ちょっと古めのクルマと出会った、普通の人たちの日常 season3
ボクの生まれ育った横浜市は坂道がとても多く、学生の頃に駅までチャリンコを漕ぐのが本当に苦痛だった。
就職をして実家を離れ、東京の世田谷区で一人暮らしを始めた。
あったら便利かなと思い、ふとマウンテンバイクを買ってみた。
南北の移動が不便な世田谷区では、思いの外自転車は便利な乗り物だと気づいた。
電車では面倒な下北沢から中目黒、三軒茶屋から自由が丘などの移動には重宝したし、何よりのんびり走るのは気持ちよかった。
そう行動範囲が広がったのである。
週末に隣町の銭湯に行ったり ( 富士山も見えるし …絵だけど )
本物の富士山が見える秘密の丘まで走るのが、密かな楽しみになった。
時には実家のある横浜市まで帰省し、母を驚かせた。
ボクは自転車が大好きになった。
ある晴れた日曜日の午後。
マウンテンバイクに乗り、自由通りにあるお気に入りのパン屋さんでいくつかパンを買った。
環八を走り、田園調布を抜け多摩川でのんびり草野球でも観ながら遅い朝ごはんを、と目論んだ。
その時、玉堤通りで信号待ちしている一台のクルマに惹かれた。
屋根には黒いキャリア( のちにスーリー http://abeshokai.jp/thule/ だと知った )、
その上にマウンテンバイクが二台積んであった。
真っ白なBMWのワゴン。
初めてクルマをカッコイイと思った。

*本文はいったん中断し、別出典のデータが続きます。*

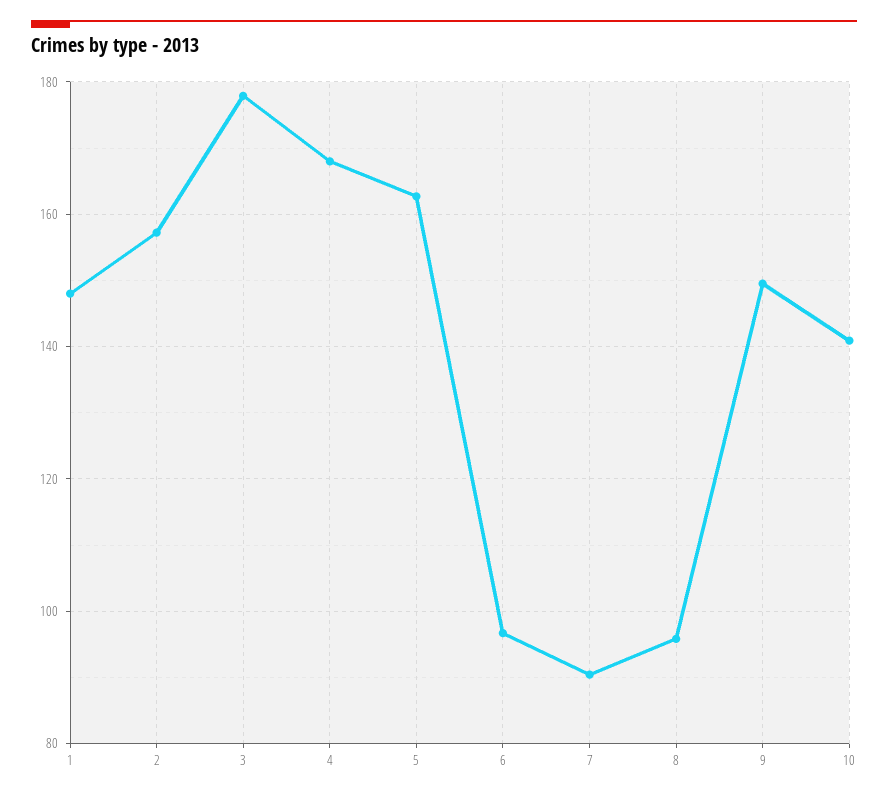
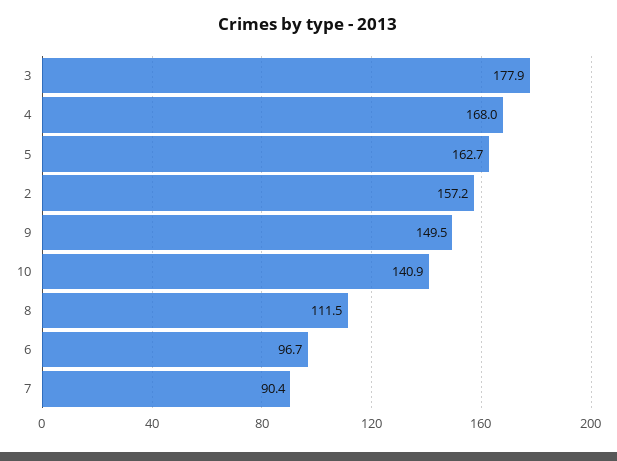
1: 148 -> none
8: 96 -> 111.5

それまで自分にとってのクルマとは
「 結婚したら仕方なく買うモノ 」でしかなかったのである。
そうか … クルマに積んでいけば、山梨県北杜市の向日葵畑や、湘南だって夕日と富士山を愛でながら自分のチャリンコで気持ちよく走れるのか … 。
環八沿いにBMWのディーラーがあることを思い出し、チャリンコで向かった。
恐る恐る中に入りチラ見したクルマには、530万というプレートがあった。
… 全然無理だよ …。
それになんかさっきのクルマとは顔が違うし。
帰り道にコンビニで缶酎ハイを買って帰宅、Macを開いた。
初めて閲覧するクルマ関係のサイト。世の中には、いろいろなクルマがあるんだと正直驚いた。
どうやら自分が心を奪われたクルマは、四世代前のモデルで価格的には手が届きそうだった。
生まれて初めてのクルマ …
それもちょっと古めの外車。
ググってみると、BMW故障、BMW維持費、BMW壊れる … 閲覧するのをやめた。
翌日、会社で何人かの先輩に聞いてみた。
外車はやめとけ
開口一番、異口同音に言われた。
そういえば一人暮らしを始める時も、周りの連中はやめとけって言ってたな。
大学の時からだから、もう5年付き合ってる彼女。実家暮らしのお気楽娘。
クルマを買おうかと思うんだ。
へぇ何?
うん、BMWなんだけど …
ちょっと古めのと言いかけた途端、彼氏がBMW買うらしーとLINEでばら撒き出した。
三軒茶屋にある行きつけのBARのマスターに相談したら、買っちゃいなよ、日曜日の過ごし方かわるぞー、と言われた。
数週間後、ボクはクルマを購入した。
あの日見たのと同じ四世代前のBMWツーリング。
色はもちろんアルピンホワイトだ。スーリーのキャリアも奮発した。
新しいとか古いとか、どうでもいい。これこそがボクにとって理想の「 クルマ 」だ。
緊張の初ドライヴは、彼女と「 世界一の朝食 」と言われる七里ヶ浜のビルズに行った。
車は今のところトラブルなく走っている。
唯一のトラブルといえば、都築のIKEAに行った時のこと。
ソファーを購入したのはいいが、車に積めなくて喧嘩したぐらいだ。
来週は母と母の愛犬のモモ、それに彼女とボクとで西伊豆にある雲見温泉に行く予定。
レンタカーと違い、自分のクルマなら犬連れでも気兼ねなく出かけられるのがいい。
母と彼女は初顔合わせだ。
帰り道に「 マンションのモデルルームとか行ってみない? 」
なんて彼女が言い出さないか、ボクは今からドキドキしている。